- _Aim of the exercise_
After locating the line with "Table 4. Results" below, output it and each following line exactly, stopping after the line with "Fig 1. PRISMA flow". No pictures.

- _Dataset excerpt_
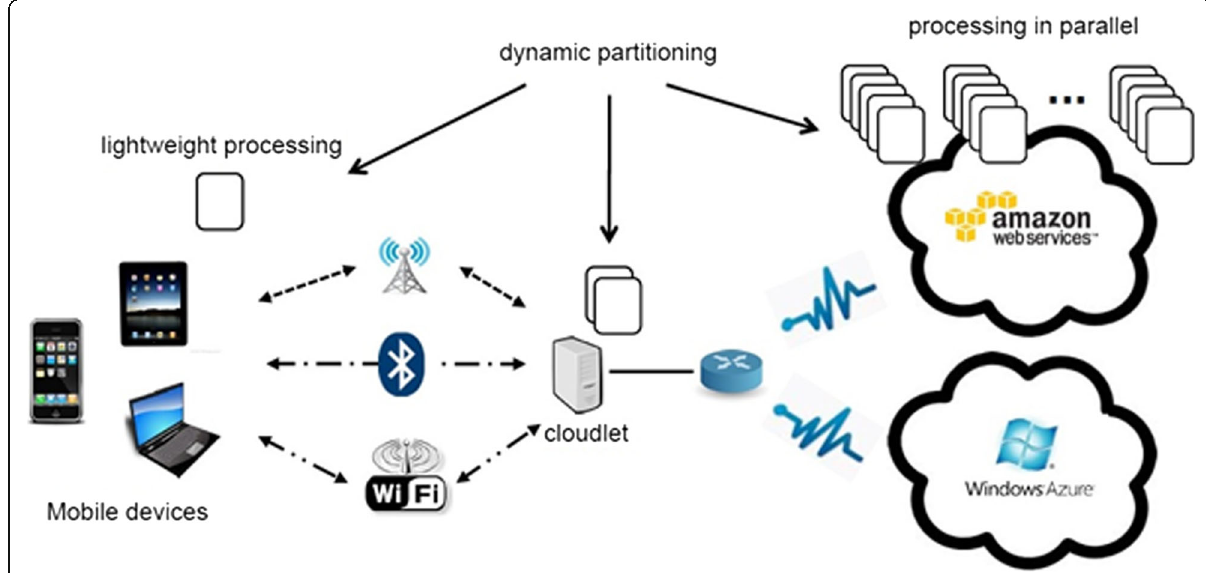
Fig. 1 The MOCHA Architecture: mobile devices interact with the cloudlet and the cloud via multiple connections and use dynamic partitioning to achieve their quality of service. Goals (e.g., latency, cost)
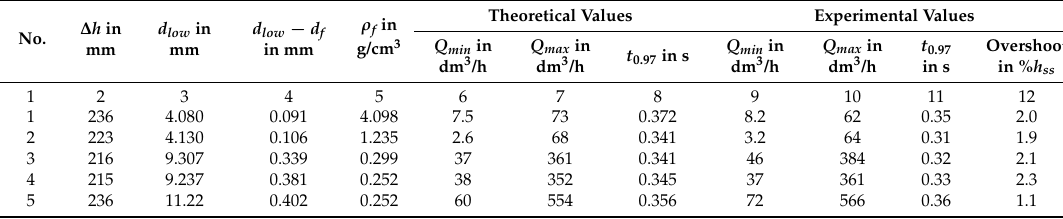
Table 4. Results of float optimization for tubes specified in the Table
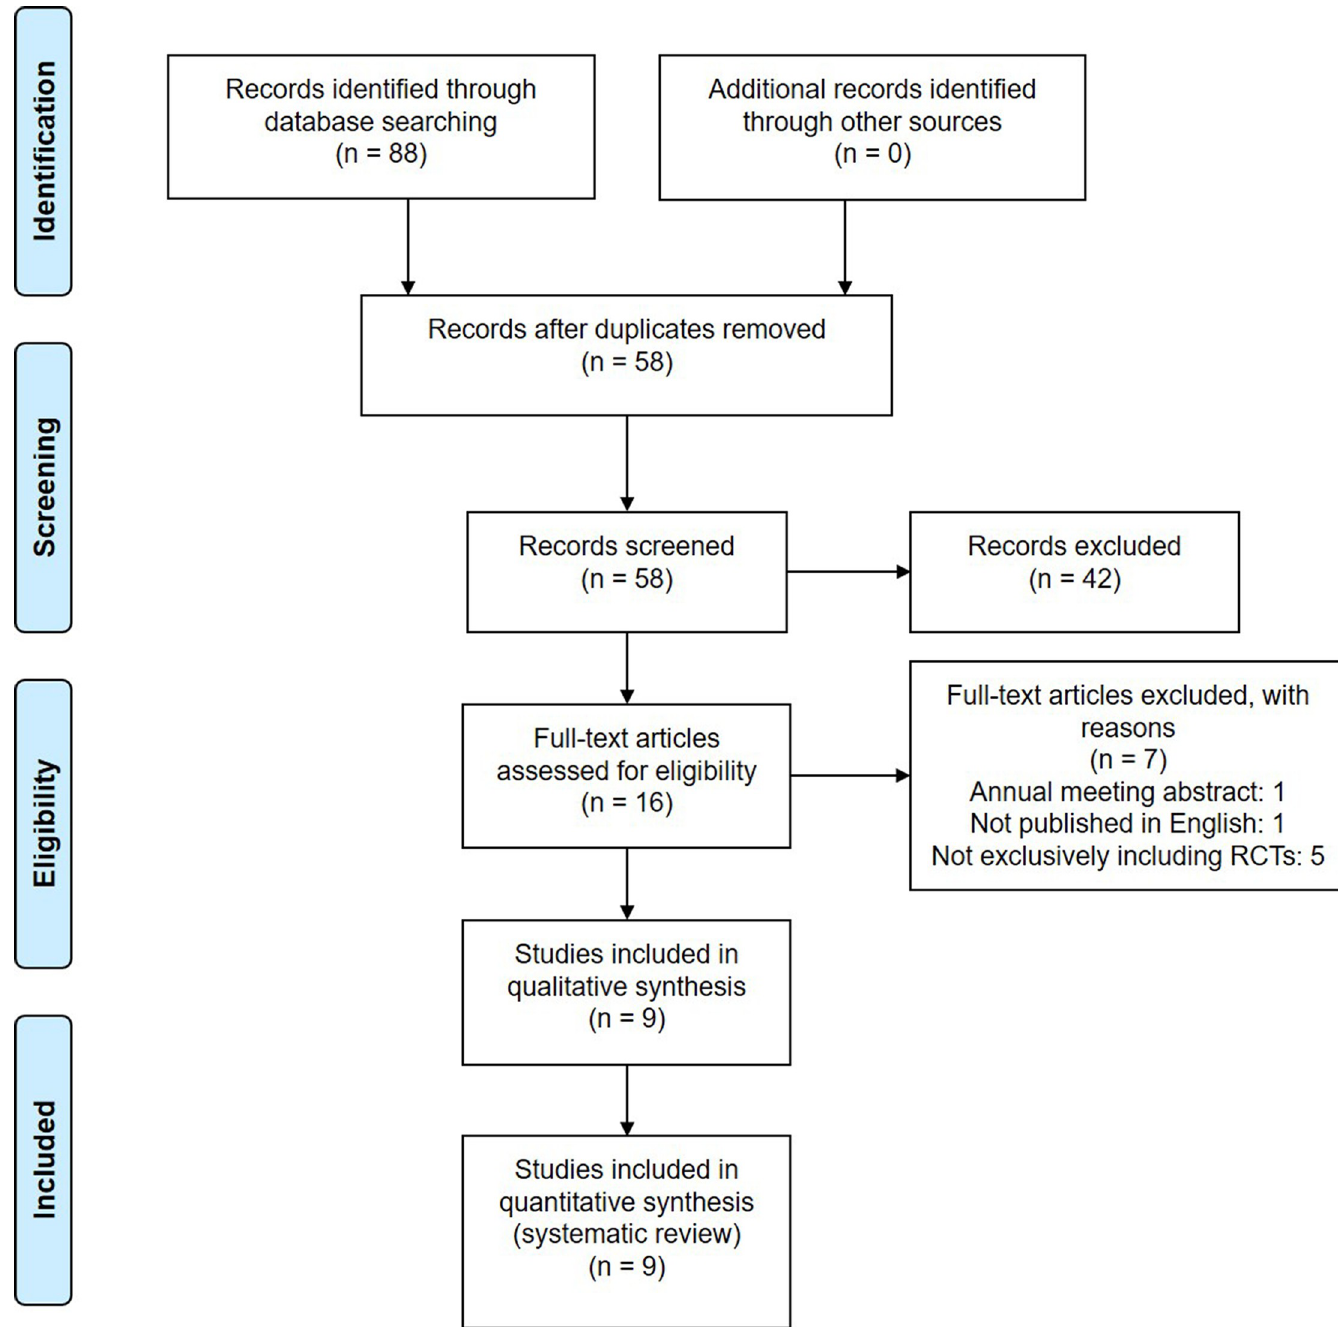
Fig 1. PRISMA flow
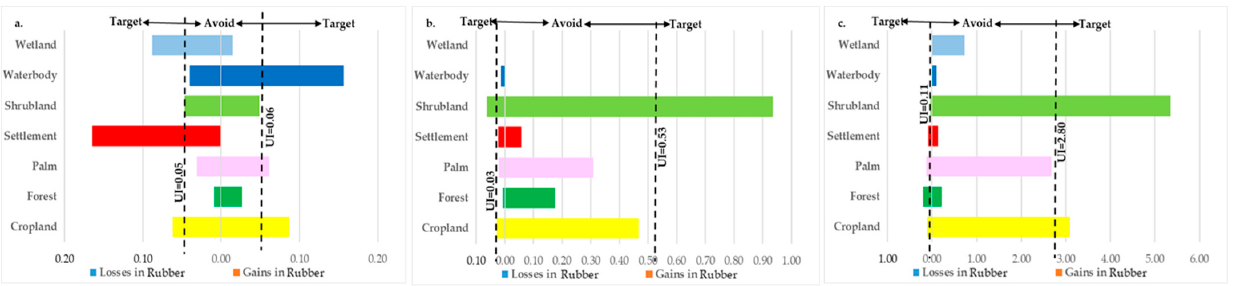
Figure 8. Transition level intensities for settlement for the period ( a ) 1986–2002, ( b ) 2002–2015 and ( c ) 2015–2020 (gains on the right, losses on the left). Figure 9. Transition level intensities for cropland for the period ( a ) 1986–2002, ( b ) 2002–2015 and ( c ) 2015–2020 (gains on the right, losses on the left). Figure 10. Transition level intensities for palm for the period ( a ) 1986–2002, ( b ) 2002–2015 and ( c ) 2015–2020 (gains on the right, losses on the left).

- _Response area_
Table 4. Results of float optimization for tubes specified in the Table
Fig 1. PRISMA flow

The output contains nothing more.